Task. Copy the text about Curie's visit to Philadelphia below word for word, from "Although Thomas and" up to and including "of meeting Thomas.".

Extract to read.
################

While the Radium Fund was based in New York, local branches were formed in other cities. M. Carey Thomas was chosen to organize the Philadelphia Committee, serving both as Treasurer and Chairman. Thomas embraced her role with enthusiasm and recruited influential Philadelphians as Committee members, including two women doctors. In the months leading up to Curie’s visit, much of Thomas’ time was spent soliciting donations and corresponding about fundraising efforts. In addition to requesting donations from wealthy Philadelphians, Thomas asked all Bryn Mawr students to donate $1. Despite initial concerns about the Philadelphia Committee’s ability to reach their goal of $5000, they ended up contributing a total of $7489.74.

In addition to fundraising, Thomas took charge of planning Curie’s itinerary for Philadelphia. Frequently corresponding with Meloney and with other members of the Philadelphia Committee, she arranged for Curie, her daughters, and Meloney to stay with her at the Deanery for May 23rd and 24th. She planned a full schedule for the scientist, with many opportunities for Curie to appreciate Bryn Mawr. On the 23rd, the group would arrive and have lunch in Philadelphia before touring the Women’s Medical College of Philadelphia where Curie was to be awarded an honorary degree, followed by another honorary degree conferral at the University of Pennsylvania, dinner at Bryn Mawr, and finally a ceremony at the College of Physicians. Curie would spend the night at the Deanery, then visit several radium laboratories the next morning. Thomas planned a large garden party to be held in the Deanery garden that afternoon, and that night the American Philosophical Society would also honor Madame Curie.

Unfortunately for Thomas, plans quickly began to fall through once Curie arrived in America.  On May 12th, Thomas wrote to Meloney to confirm cancellation of the radium laboratory trips, noting her disappointment that luncheon at Bryn Mawr had also been cancelled. The garden party was still scheduled as planned, but Thomas hoped to secure more of the scientist’s time. She entreated Meloney to convince Curie to substitute a “brief lecture, or half a brief lecture, in French” for Bryn Mawr students, and asked her to explain to Curie that the only reason why the college was not conferring upon her an honorary degree was because the founders had not granted that power. A couple days later, Thomas wrote to her Vice-Chairman, Dr. John G. Clark, to explain the reason behind the cancellations: Curie had decided to secretly visit the Welsbach plant in New Jersey, which produced mesothorium (an isotope of radium).

May 19th brought more bad news. Thomas wrote Dr. Martha Tracy of the Women’s Medical College to inform her of changes to the itinerary. Curie’s heart had failed, and “she had on Tuesday night two very serious heart attacks.” As a result, all functions were to be cancelled or minimized as much as possible. Curie would arrive at ceremonies just in time to receive the honorary degrees or awards, then leave immediately. Her daughters would attend the full ceremonies and other events in her stead. Curie managed to attend some of the award ceremonies and did indeed visit the Welsbach plant, where she was presented with 50 milligrams of mesothorium, but she arrived late to Philadelphia and her daughters stood in for her on many occasions. Thomas was forced to concede most of her grand plans for Curie’s visit, but the much-anticipated garden party still took place. According to the Bryn Mawr College News of June 1st, 1921 there were 700 guests in attendance, but Curie was too ill to receive or speak and was forced to leave the party early. Her daughter and lab assistant Irene stepped in on the same day to present a lecture to Bryn Mawr students about her mother’s work and discoveries.

Although Thomas and Curie did not end up interacting as much as the former had hoped, they did correspond occasionally after the trip. Thomas sent Curie some newspaper cuttings which she thought she would be interested in, and there is a record of Thomas receiving a card and picture from Curie addressed to the students of Bryn Mawr. Thomas and Meloney continued to write as well, and in 1929 Meloney wrote telling Thomas of a recent discussion with Curie in which the scientist had spoken of her fond memories of meeting Thomas.

################

Data supplied.

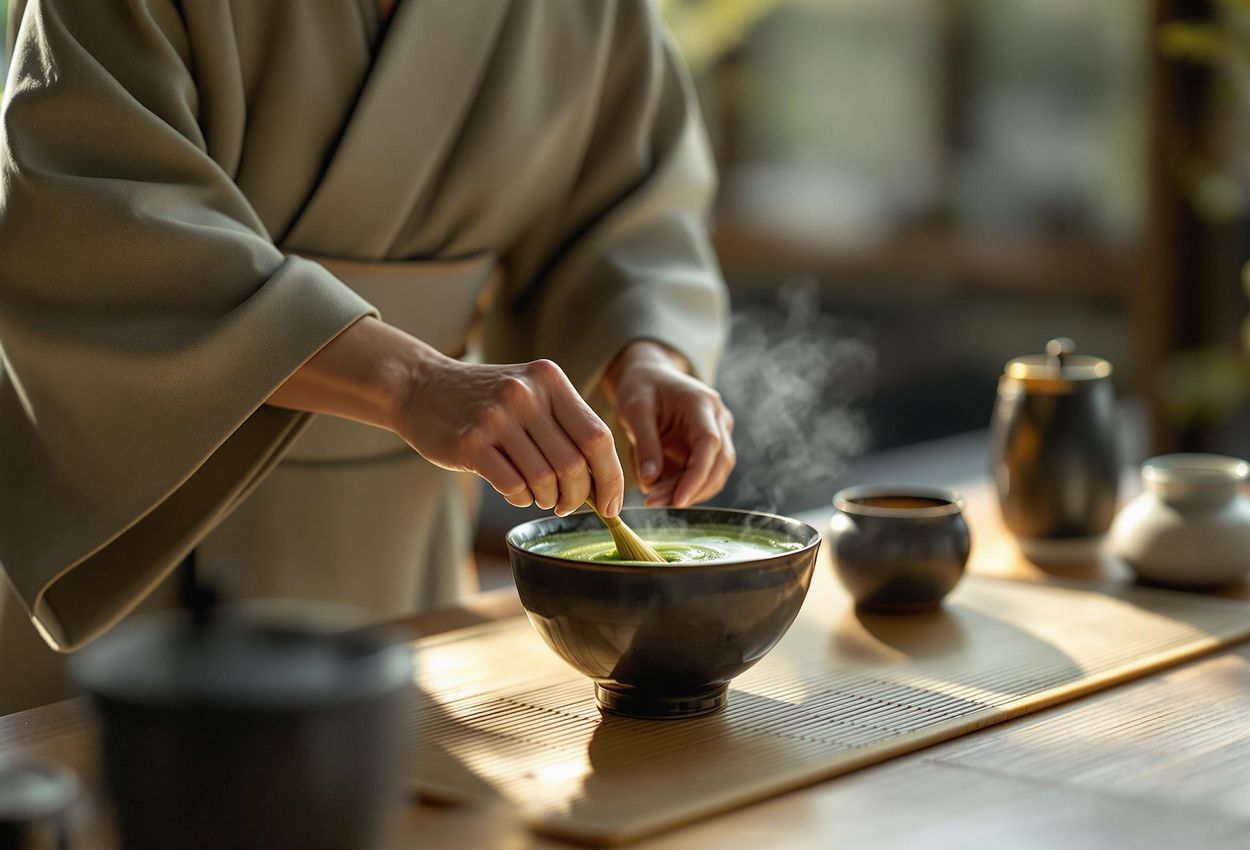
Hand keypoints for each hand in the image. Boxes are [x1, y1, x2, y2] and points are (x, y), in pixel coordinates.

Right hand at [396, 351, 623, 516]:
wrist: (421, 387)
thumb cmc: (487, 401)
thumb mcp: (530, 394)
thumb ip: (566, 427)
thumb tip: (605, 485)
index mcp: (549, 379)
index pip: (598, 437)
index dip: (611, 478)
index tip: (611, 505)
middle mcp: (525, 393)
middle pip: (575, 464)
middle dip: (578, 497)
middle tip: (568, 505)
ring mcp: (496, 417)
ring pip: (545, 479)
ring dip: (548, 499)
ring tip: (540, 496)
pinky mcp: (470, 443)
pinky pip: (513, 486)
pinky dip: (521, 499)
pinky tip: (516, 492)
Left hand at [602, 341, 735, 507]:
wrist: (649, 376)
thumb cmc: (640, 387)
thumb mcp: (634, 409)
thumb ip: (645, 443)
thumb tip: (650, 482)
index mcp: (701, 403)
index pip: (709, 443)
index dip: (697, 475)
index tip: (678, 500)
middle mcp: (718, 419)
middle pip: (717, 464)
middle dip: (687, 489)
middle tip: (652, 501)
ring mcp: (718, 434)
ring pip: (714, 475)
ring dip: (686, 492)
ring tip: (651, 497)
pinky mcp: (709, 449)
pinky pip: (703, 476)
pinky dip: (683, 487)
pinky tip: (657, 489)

################

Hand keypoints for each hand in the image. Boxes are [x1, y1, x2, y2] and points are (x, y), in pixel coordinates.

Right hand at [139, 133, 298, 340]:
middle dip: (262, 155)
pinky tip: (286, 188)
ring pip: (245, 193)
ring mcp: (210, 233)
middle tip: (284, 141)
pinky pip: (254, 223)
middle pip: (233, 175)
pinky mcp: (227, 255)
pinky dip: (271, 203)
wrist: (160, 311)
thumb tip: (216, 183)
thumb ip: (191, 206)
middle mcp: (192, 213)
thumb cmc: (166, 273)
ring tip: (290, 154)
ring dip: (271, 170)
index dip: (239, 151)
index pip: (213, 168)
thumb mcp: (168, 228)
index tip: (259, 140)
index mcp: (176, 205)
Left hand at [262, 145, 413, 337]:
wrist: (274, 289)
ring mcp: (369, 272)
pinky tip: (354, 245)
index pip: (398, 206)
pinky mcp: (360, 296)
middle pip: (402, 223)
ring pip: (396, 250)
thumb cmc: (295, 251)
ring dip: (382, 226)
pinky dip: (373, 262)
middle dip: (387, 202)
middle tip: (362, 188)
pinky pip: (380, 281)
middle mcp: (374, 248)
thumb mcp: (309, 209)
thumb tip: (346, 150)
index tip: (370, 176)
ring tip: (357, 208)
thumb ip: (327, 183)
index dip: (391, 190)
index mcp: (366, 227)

################

Response to the task.
Although Thomas and Curie did not end up interacting as much as the former had hoped, they did correspond occasionally after the trip. Thomas sent Curie some newspaper cuttings which she thought she would be interested in, and there is a record of Thomas receiving a card and picture from Curie addressed to the students of Bryn Mawr. Thomas and Meloney continued to write as well, and in 1929 Meloney wrote telling Thomas of a recent discussion with Curie in which the scientist had spoken of her fond memories of meeting Thomas.